◆ BRIEF ◆
List, from the lines below, each one with "Cookies" in it.
*** Block opens ***
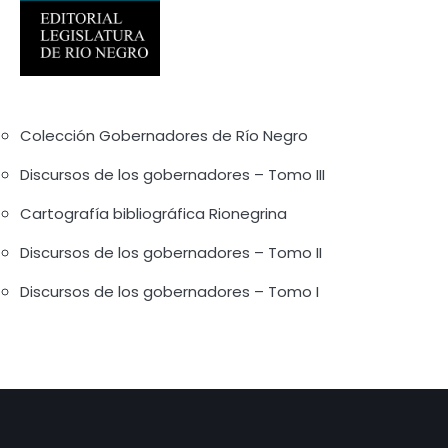
Colección Gobernadores de Río Negro
Discursos de los gobernadores – Tomo III
Cartografía bibliográfica Rionegrina
Discursos de los gobernadores – Tomo II
Discursos de los gobernadores – Tomo I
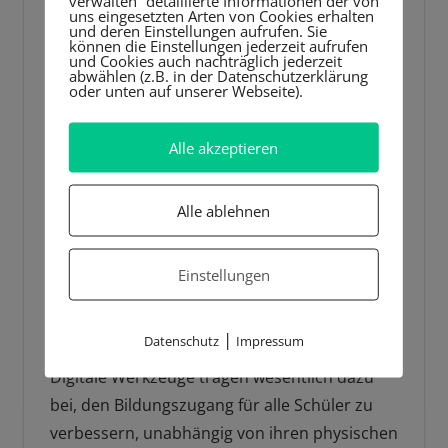
verwalten“ detaillierte Informationen der von
uns eingesetzten Arten von Cookies erhalten
Schülern und Eltern zu verbessern.
und deren Einstellungen aufrufen. Sie
Automatische Benachrichtigungen über
können die Einstellungen jederzeit aufrufen
und Cookies auch nachträglich jederzeit
anstehende Aufgaben, Termine und
abwählen (z.B. in der Datenschutzerklärung
oder unten auf unserer Webseite).
Bewertungen stellen sicher, dass alle
Beteiligten stets auf dem neuesten Stand
Alle akzeptieren
sind. Dies fördert eine transparente und
effiziente Bildungsumgebung, in der
Alle ablehnen
administrative Hürden minimiert und
Lernchancen maximiert werden.
Einstellungen
Förderung der Zugänglichkeit
durch digitale Formate
|
Datenschutz
Impressum
Digitale Werkzeuge tragen wesentlich dazu
bei, den Bildungszugang für alle Schüler zu
verbessern, unabhängig von ihren physischen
*** Block closes ***
◆ OUTPUT BELOW ◆
uns eingesetzten Arten von Cookies erhalten
und Cookies auch nachträglich jederzeit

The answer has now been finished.